--- START ---

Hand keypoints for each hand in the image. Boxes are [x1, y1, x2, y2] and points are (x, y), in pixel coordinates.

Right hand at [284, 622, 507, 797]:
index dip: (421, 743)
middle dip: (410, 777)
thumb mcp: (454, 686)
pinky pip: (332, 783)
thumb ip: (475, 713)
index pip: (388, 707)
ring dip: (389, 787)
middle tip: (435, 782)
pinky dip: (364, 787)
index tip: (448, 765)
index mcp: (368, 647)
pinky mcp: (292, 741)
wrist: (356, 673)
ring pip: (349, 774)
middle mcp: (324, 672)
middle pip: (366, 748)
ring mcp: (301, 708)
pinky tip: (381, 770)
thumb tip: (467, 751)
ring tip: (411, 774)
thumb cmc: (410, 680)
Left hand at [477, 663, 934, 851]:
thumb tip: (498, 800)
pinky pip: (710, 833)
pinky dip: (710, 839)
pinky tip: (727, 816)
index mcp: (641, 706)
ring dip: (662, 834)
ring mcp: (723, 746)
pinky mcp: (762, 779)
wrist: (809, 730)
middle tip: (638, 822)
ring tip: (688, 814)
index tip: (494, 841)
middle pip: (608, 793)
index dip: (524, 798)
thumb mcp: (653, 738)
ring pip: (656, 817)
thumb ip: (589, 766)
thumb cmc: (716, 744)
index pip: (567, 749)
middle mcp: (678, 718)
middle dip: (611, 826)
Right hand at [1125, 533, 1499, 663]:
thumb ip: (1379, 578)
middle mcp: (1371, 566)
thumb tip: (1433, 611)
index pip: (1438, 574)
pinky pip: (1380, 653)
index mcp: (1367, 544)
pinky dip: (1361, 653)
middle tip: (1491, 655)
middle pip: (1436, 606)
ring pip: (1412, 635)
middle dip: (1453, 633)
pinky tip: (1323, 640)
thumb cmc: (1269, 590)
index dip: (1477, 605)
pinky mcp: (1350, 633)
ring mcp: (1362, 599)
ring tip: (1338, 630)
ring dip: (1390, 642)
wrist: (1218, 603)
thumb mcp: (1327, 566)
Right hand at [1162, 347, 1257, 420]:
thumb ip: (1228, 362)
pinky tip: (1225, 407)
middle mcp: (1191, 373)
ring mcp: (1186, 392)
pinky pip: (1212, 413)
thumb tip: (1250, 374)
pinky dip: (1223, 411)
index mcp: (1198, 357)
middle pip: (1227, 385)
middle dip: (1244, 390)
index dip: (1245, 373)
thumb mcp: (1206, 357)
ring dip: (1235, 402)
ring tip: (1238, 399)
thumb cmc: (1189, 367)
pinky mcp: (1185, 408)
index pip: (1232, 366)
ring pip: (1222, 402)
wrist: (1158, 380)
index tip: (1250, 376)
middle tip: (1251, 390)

--- END ---
--- START ---

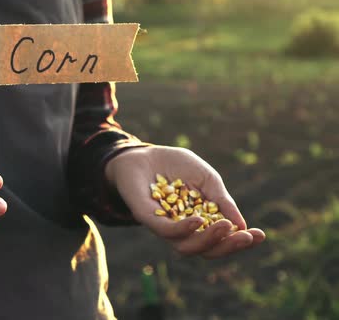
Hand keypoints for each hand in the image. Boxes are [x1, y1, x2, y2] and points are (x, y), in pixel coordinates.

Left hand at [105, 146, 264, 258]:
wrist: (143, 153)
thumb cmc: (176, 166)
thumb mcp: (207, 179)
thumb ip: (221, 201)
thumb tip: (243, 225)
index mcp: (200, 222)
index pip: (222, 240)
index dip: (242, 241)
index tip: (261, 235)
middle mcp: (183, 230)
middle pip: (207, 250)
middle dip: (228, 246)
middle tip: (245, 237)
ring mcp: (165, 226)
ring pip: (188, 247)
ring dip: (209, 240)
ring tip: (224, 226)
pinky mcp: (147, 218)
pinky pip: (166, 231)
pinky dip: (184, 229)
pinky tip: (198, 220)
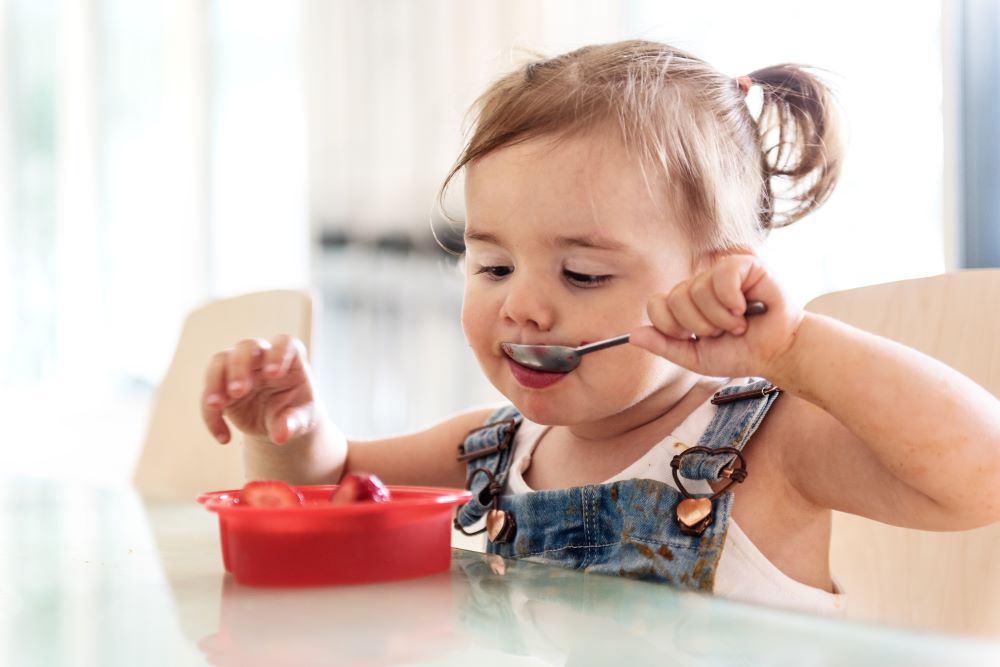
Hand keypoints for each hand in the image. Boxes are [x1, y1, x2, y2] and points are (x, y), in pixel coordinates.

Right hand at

--- END ---
--- START ---

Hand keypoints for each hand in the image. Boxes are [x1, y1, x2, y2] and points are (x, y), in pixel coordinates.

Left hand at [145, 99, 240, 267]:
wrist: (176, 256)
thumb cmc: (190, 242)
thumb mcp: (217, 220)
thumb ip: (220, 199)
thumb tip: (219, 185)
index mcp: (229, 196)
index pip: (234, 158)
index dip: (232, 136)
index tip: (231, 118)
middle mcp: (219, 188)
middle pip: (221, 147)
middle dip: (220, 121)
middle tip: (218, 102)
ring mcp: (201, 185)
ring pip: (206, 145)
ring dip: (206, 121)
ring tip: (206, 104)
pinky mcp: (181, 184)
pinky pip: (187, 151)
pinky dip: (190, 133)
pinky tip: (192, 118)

--- END ---

Of the lines above, output exactly those from the line bearing "middle mcp: (1191, 373)" through the line bearing "ring tip: (1238, 399)", inclusive.

* _EXPECTED ANSWER_:
middle mcp: (1191, 373)
ring mcp: (1186, 392)
pinky pip: (1212, 413)
thumb tip: (1250, 374)
pinky dip: (1223, 411)
index mcp: (1198, 357)
middle pip: (1227, 385)
middle dip: (1244, 390)
index dip: (1245, 373)
thumb mcp: (1206, 357)
ring dip: (1235, 402)
ring tip: (1238, 399)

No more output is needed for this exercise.